I do my hair. Paint my face. Iron my blouse and press it just so. Earrings, a matching necklace. Glasses the complement the look. I’m ready for my close-up – in a Zoom meeting, of course. I am put-together and professional. Trendy, even. Successful.
From the waist down I look more like I feel – stained pajama bottoms and slippers, legs unshaven. I am barely able to drag myself from bedroom to home-office. Yesterday’s coffee cup holds today’s tepid brew. I am feeling down and depressed. Mentally ill, even. A mess.
This contrast is not lost on me. Day in and day out I manage to fool everyone in my virtual world. For 40-minute Zoom calls I am upbeat and on-the-ball, leading discussions and asking relevant questions. In between these calls, however, I dissolve into a heaping pile of wreckage, trying hard not to let my tears ruin my make-up. The second that I hang up from the call, the smile drops from my face and my shoulders automatically slump. I can’t help it. It is all I can do to harness the energy to appear on camera but when the eyes of the world are shut, I revert to my depressed self.
I have high-functioning bipolar depression. This is not a diagnosis that you will find in the DSM-V, but a popular term we put to the kind of life that I am describing. For the outside world I am able to put on a grand performance, like the thespian wearing a mask on stage I take on the persona of someone like me, but a much more successful version of me. My audience never knows what is going on behind that mask, they see only the performance and, unaware that they are in a theatre at all, take that mask at face value. Literally. Unless they read this blog, my colleagues would have no idea that I am struggling as much as I am.
This is not something I can just turn on or off whenever I feel like it. I am compelled to perform like a circus animal. “The show must go on” is my unwilling motto. On those rare days when I am determined to buck the status quo, when I refuse to put on make-up or I wear a ragged t-shirt to work, when I insist on remaining quiet and deflated in a meeting, soon my resolve wavers and I wave off my colleagues’ concerns with a more characteristic humorous quip, a coat of mascara and some lipstick and a scarf hung around my neck to hide how I’m really feeling.
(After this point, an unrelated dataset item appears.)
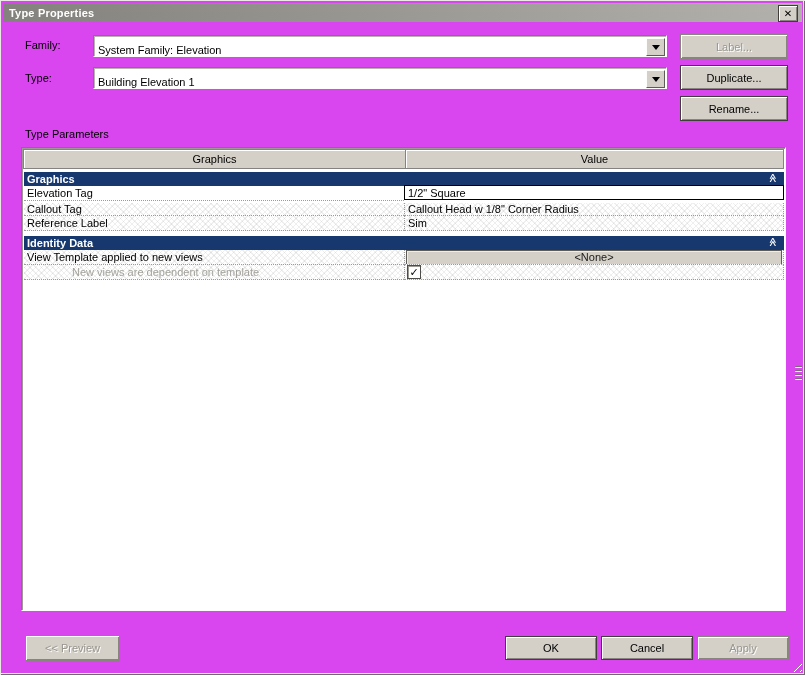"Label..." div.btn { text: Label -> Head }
High-functioning is less a choice and more an imperative – a symptom of the disorder itself. Initially masquerading as a protective factor, allowing people to remain active at work and in the community, this insidious symptom shuts the sufferer off from all outside help by masking the other symptoms of depression so effectively that no one even knows that the person is struggling. At home – the only place the person can take off the mask and really show themselves – things rapidly fall apart as there is no excess energy left for the partner, family, and chores. This Jekyll and Hyde routine is as exhausting for those close to the afflicted person as it is for the person themselves, leaving families to feel confused, incredulous, abandoned, and unsupported by an oblivious community.
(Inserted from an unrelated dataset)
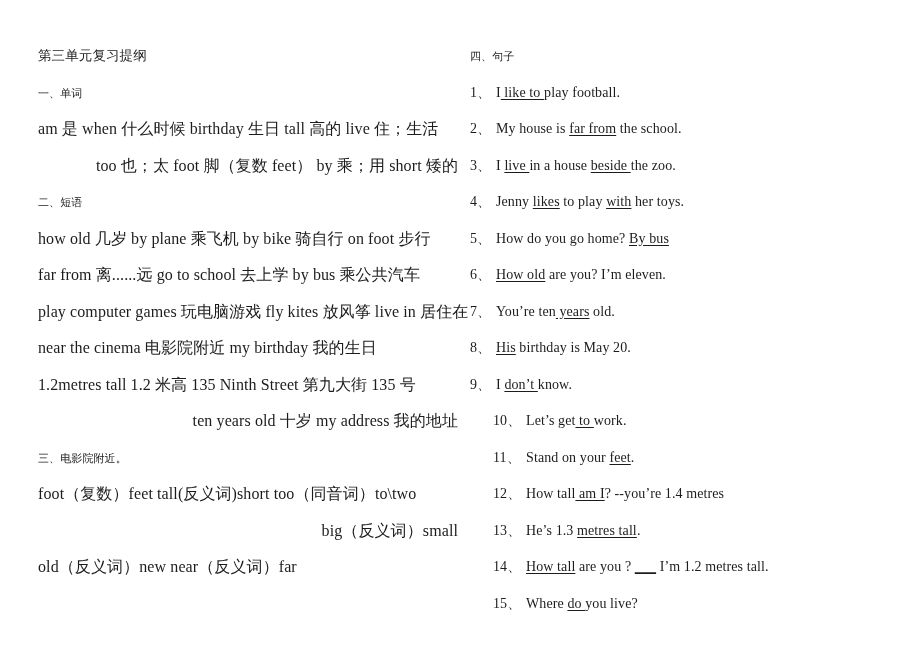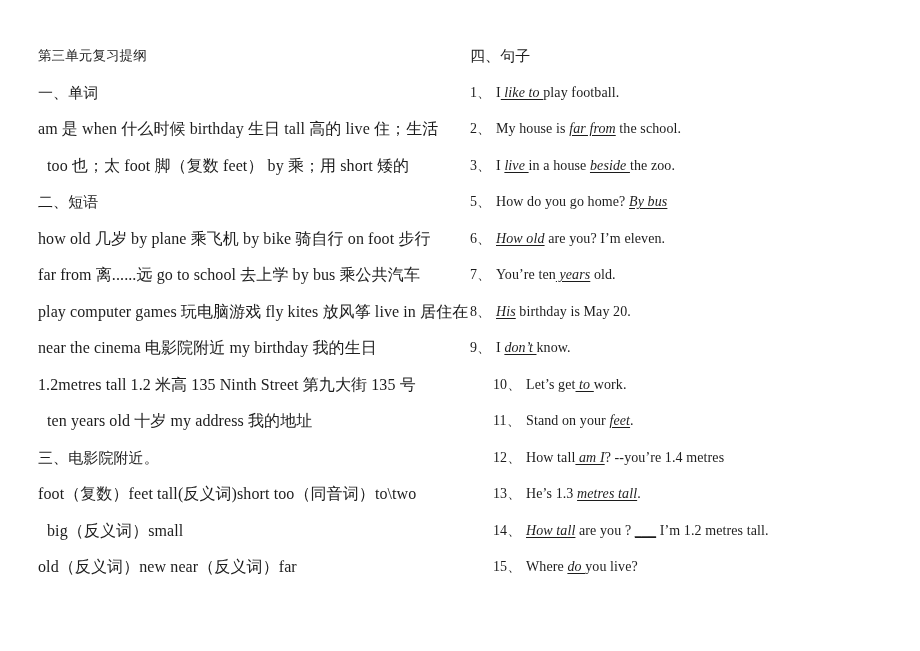"四、句子" .line.heading { font-size: 15px -> 11px }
Even if one does manage to reach out, we are often met with disbelief – “Jessica? Depressed? But she’s too with it, together, successful, and downright happy to be depressed!” – and who can blame them? The outside world believes what it sees and doesn’t like the wool pulled over its eyes. Yet does anyone watching a Hollywood blockbuster think for a moment that the characters and the actors playing them are one and the same?
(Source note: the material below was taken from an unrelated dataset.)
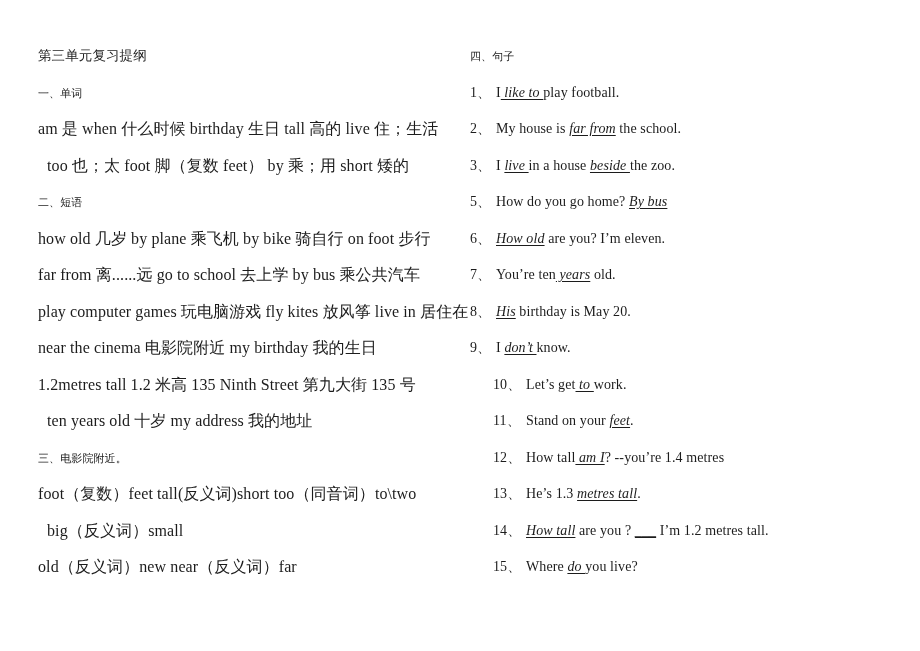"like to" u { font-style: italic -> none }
And so, I urge you: believe me when I say that high-functioning depression is real. High-functioning mental illness in general is real. Believe your family member when they tell you that they are putting on an Oscar-worthy performance for the outside world. Support your loved ones who are reaching out for help with an impossible illness. And if you are struggling with high-functioning depression please know that you are worthy of help. Even though you can still go through the motions and do well at work and seem successful. You are struggling and you don’t have to be. I know you feel like you are the only one who is feeling this way, but that is the definition of high-functioning – nobody else knows that you’re struggling just like you can’t see anyone else suffering in silence behind their mask. So, reach out for help. You’ll be glad you did.